Recently, mutations in the gene encoding one of five RAD51 paralogs (RAD51C) were identified in families with breast and ovarian cancer.

In the present study, Rahman and team investigated whether mutations in a second RAD51 paralog, RAD51D, are also involved in cancer susceptibility.

They sequenced the RAD51D gene in samples from 911 unrelated individuals from families with a history of breast and/or ovarian cancer, and compared their findings with those from 1060 population-based controls.

The team identified eight inactivating RAD51D mutations among the breast-ovarian cancer families, compared with just one mutation among the controls.

The mutations were not equally distributed within the series, and were primarily observed in families with more than one case of ovarian cancer.

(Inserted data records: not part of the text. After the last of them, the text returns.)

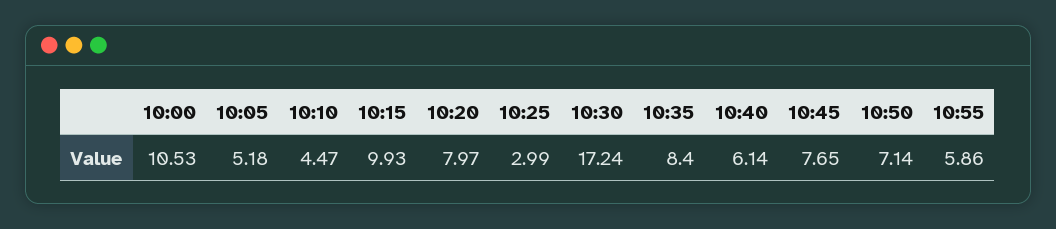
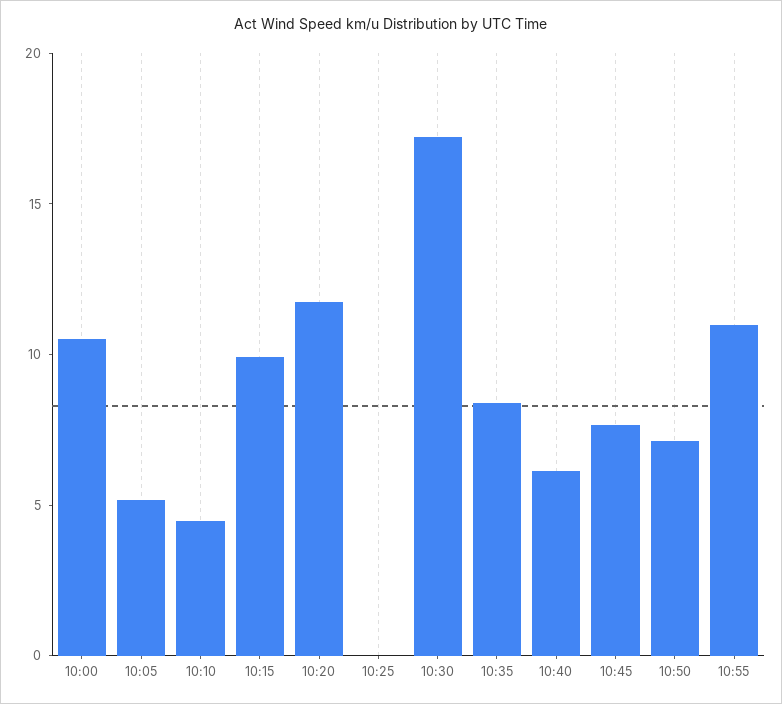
  {
    "10:00": 10.53,
    "10:05": 5.18,
    "10:10": 4.47,
    "10:15": 9.93,
-   "10:20": 7.97,
+   "10:20": 12,
-   "10:25": 2.99,
+   "10:25": 0,
    "10:30": 17.24,
    "10:35": 8.4,
    "10:40": 6.14,
    "10:45": 7.65,
    "10:50": 7.14,
-   "10:55": 5.86
+   "10:55": 11
  }

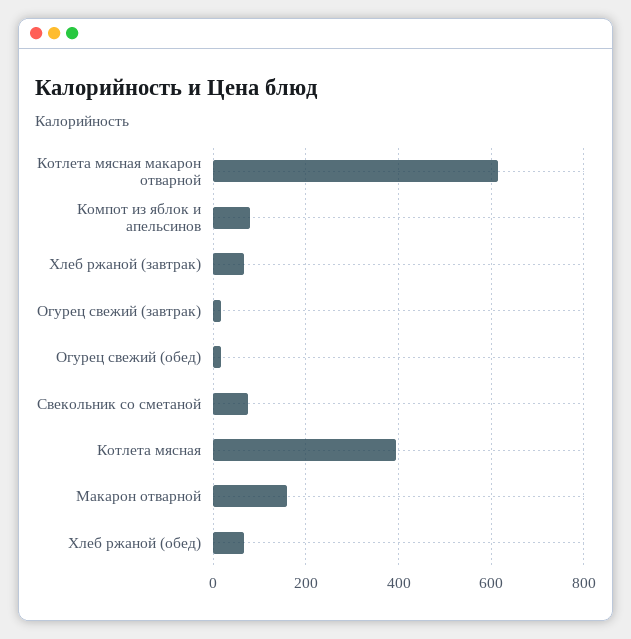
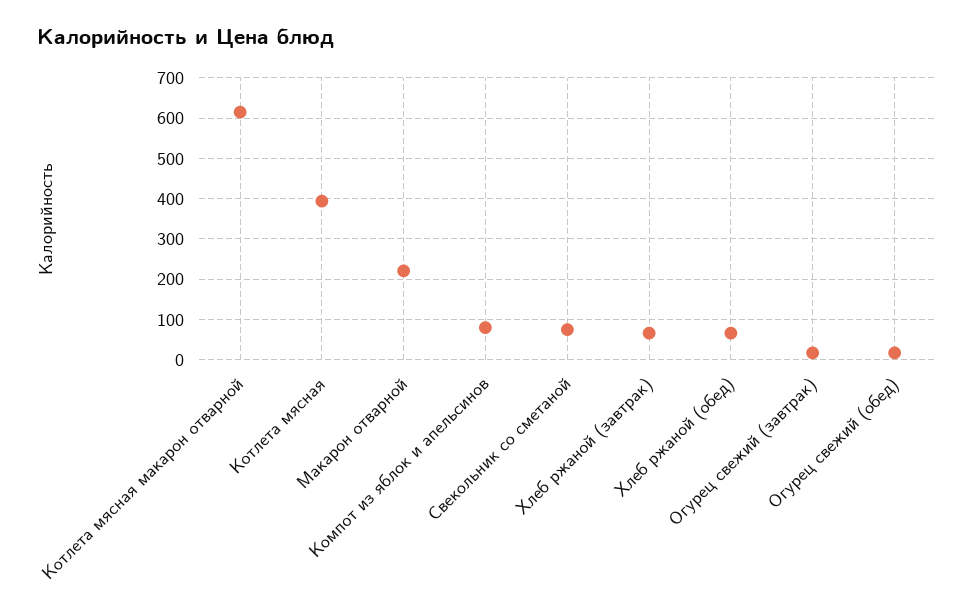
  {
    "Котлета мясная макарон отварной": 620,
    "Компот из яблок и апельсинов": 80,
    "Хлеб ржаной (завтрак)": 60,
    "Огурец свежий (завтрак)": 20,
    "Огурец свежий (обед)": 20,
    "Свекольник со сметаной": 80,
    "Котлета мясная": 400,
-   "Макарон отварной": 160,
+   "Макарон отварной": 220,
    "Хлеб ржаной (обед)": 60
  }

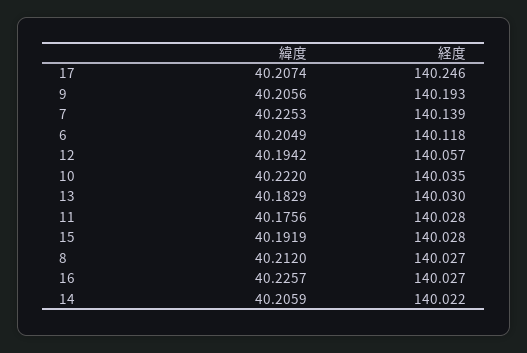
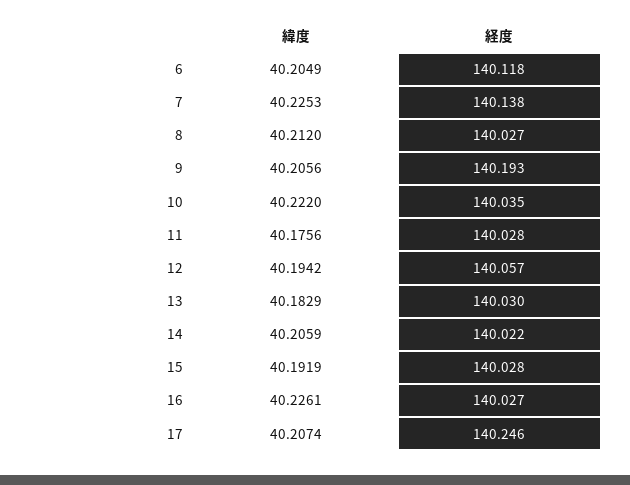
  {
    "緯度": {
      "17": 40.2074,
      "9": 40.2056,
      "7": 40.2253,
      "6": 40.2049,
      "12": 40.1942,
      "10": 40.222,
      "13": 40.1829,
      "11": 40.1756,
      "15": 40.1919,
      "8": 40.212,
-     "16": 40.2257,
+     "16": 40.2261,
      "14": 40.2059
    },
    "経度": {
      "17": 140.246,
      "9": 140.193,
-     "7": 140.139,
+     "7": 140.138,
      "6": 140.118,
      "12": 140.057,
      "10": 140.035,
      "13": 140.03,
      "11": 140.028,
      "15": 140.028,
      "8": 140.027,
      "16": 140.027,
      "14": 140.022
    }
  }

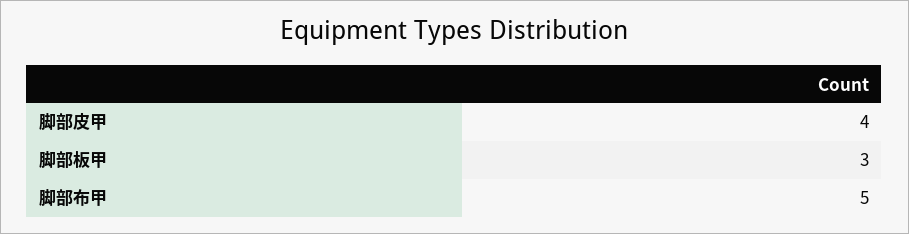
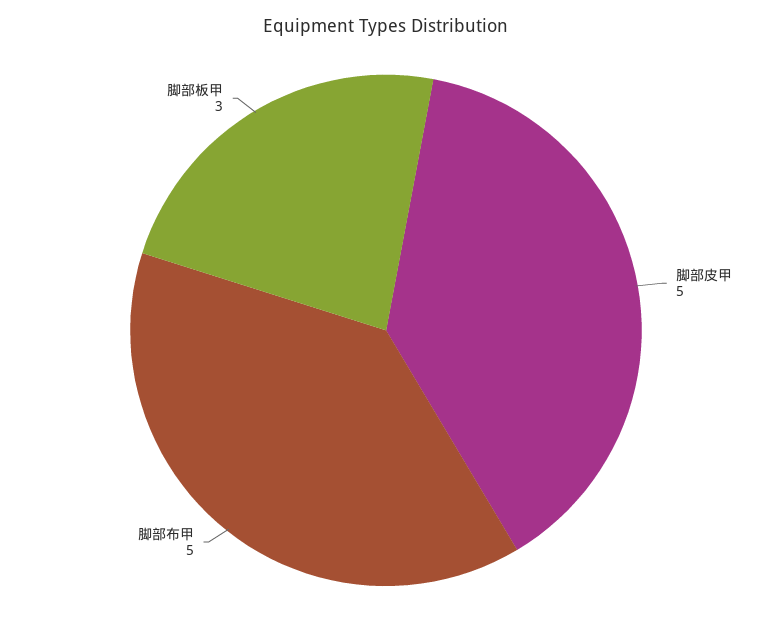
  {
-   "脚部皮甲": 4,
+   "脚部皮甲": 5,
    "脚部板甲": 3,
    "脚部布甲": 5
  }

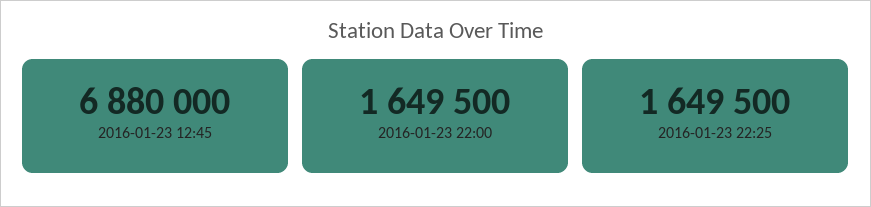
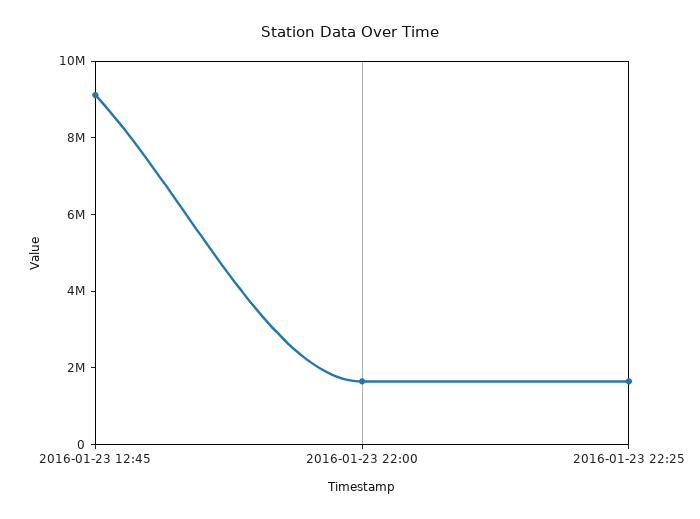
  {
-   "2016-01-23 12:45": 6880000,
+   "2016-01-23 12:45": 9000000,
    "2016-01-23 22:00": 1649500,
    "2016-01-23 22:25": 1649500
  }

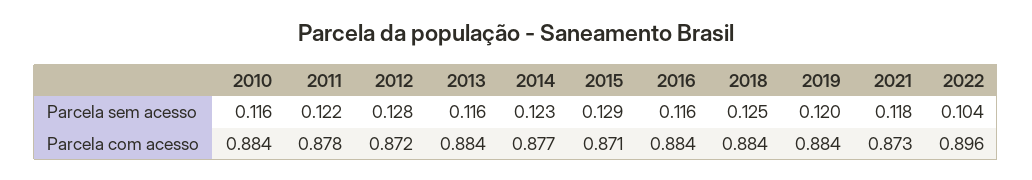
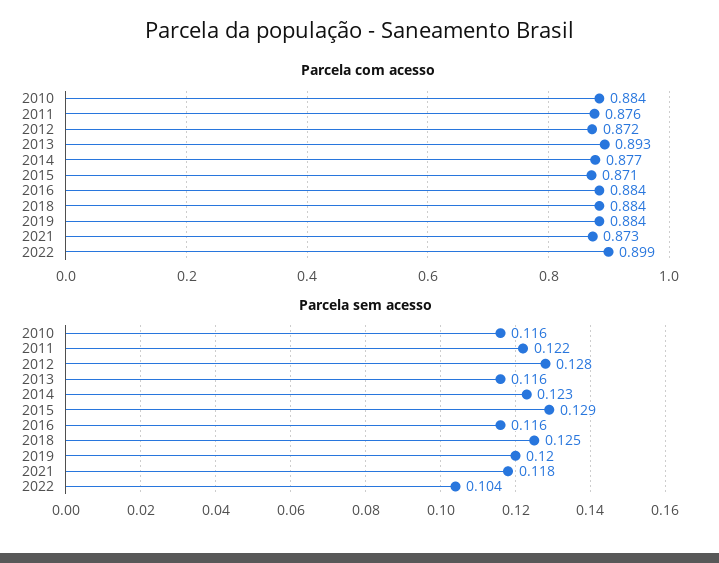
  {
    "Parcela sem acesso": {
      "2010": 0.116,
      "2011": 0.122,
      "2012": 0.128,
      "2013": 0.116,
      "2014": 0.123,
      "2015": 0.129,
      "2016": 0.116,
      "2018": 0.125,
      "2019": 0.12,
      "2021": 0.118,
      "2022": 0.104
    },
    "Parcela com acesso": {
      "2010": 0.884,
-     "2011": 0.878,
+     "2011": 0.876,
      "2012": 0.872,
-     "2013": 0.884,
+     "2013": 0.893,
      "2014": 0.877,
      "2015": 0.871,
      "2016": 0.884,
      "2018": 0.884,
      "2019": 0.884,
      "2021": 0.873,
-     "2022": 0.896
+     "2022": 0.899
    }
  }

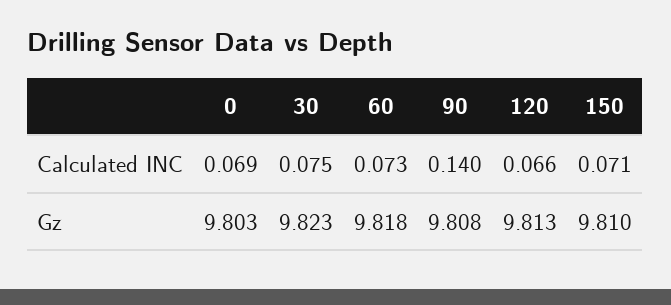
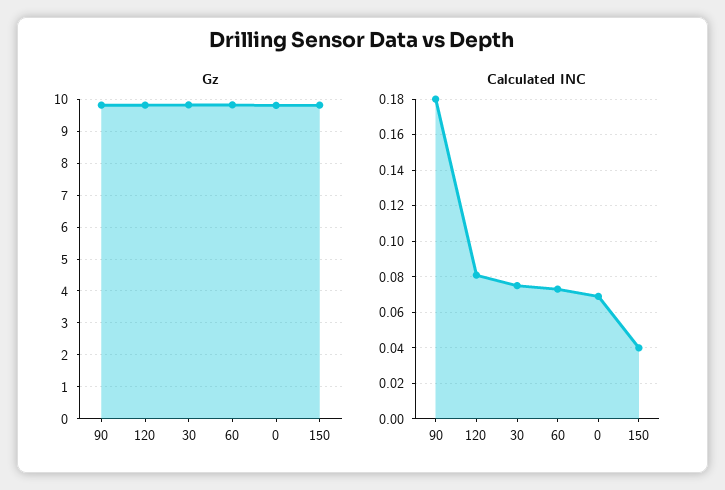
  {
    "Calculated INC": {
      "0": 0.069,
      "30": 0.075,
      "60": 0.073,
-     "90": 0.14,
+     "90": 0.18,
-     "120": 0.066,
+     "120": 0.08,
-     "150": 0.071
+     "150": 0.04
    },
    "Gz": {
      "0": 9.803,
      "30": 9.823,
      "60": 9.818,
      "90": 9.808,
      "120": 9.813,
      "150": 9.81
    }
  }

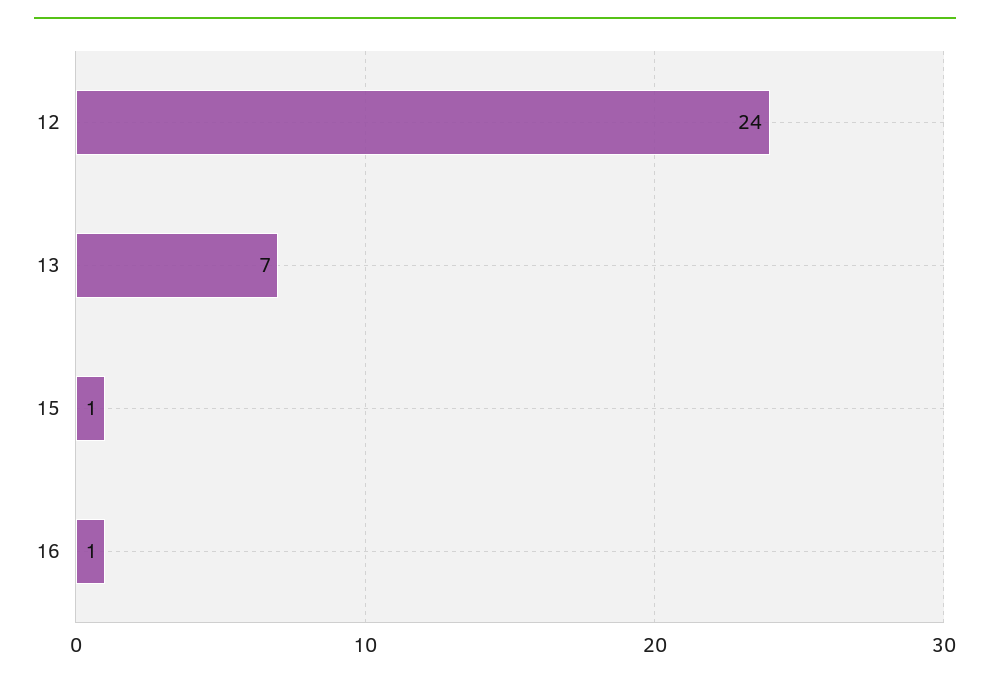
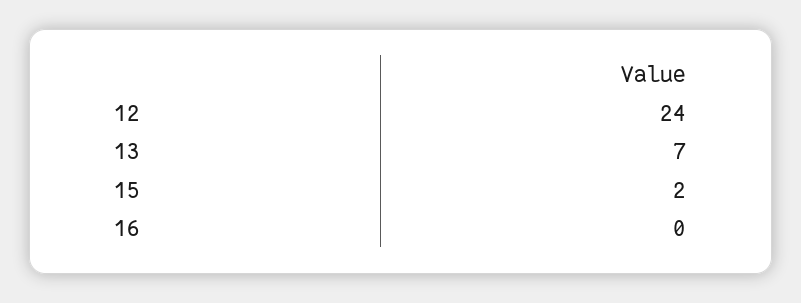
  {
    "12": 24,
    "13": 7,
-   "15": 1,
+   "15": 2,
-   "16": 1
+   "16": 0
  }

Indeed, four of the mutations were detected in the 235 families with two or more cases of ovarian cancer, and three were detected in the 59 families with three or more cases of ovarian cancer.

Rahman et al calculated that RAD51D mutation carriers had a significant 6.3-fold increased risk for ovarian cancer, but no increased risk for breast cancer, compared with noncarriers.

Further investigation showed that cells deficient in RAD51D are sensitive to treatment with a poly (ADP-ribose) polymerase inhibitor, "suggesting a possible therapeutic approach for cancers arising in RAD51D mutation carrier," the researchers remark.

They estimate that approximately 0.6% of unselected individuals with ovarian cancer will harbor RAD51D mutations, adding that these individuals will soon be readily identifiable with the introduction of routine genetic testing.

"Their identification will also be of potential value to female relatives, as those relatives with mutations will be, on average, at an approximately six-fold increased risk for ovarian cancer, which equates to an approximate 10% cumulative risk by age 80," write the researchers in the journal Nature Medicine.

An appreciable proportion of women at this level of risk may consider prevention strategies such as laparoscopic oophorectomy, which is well tolerated and is already undertaken in many women with BRCA mutations, they add.

Rahman and co-authors conclude that their data "clearly show that RAD51D is an ovarian cancer predisposition gene, but further studies in familial and sporadic ovarian cancer series would be of value to further clarify the risks of ovarian cancer."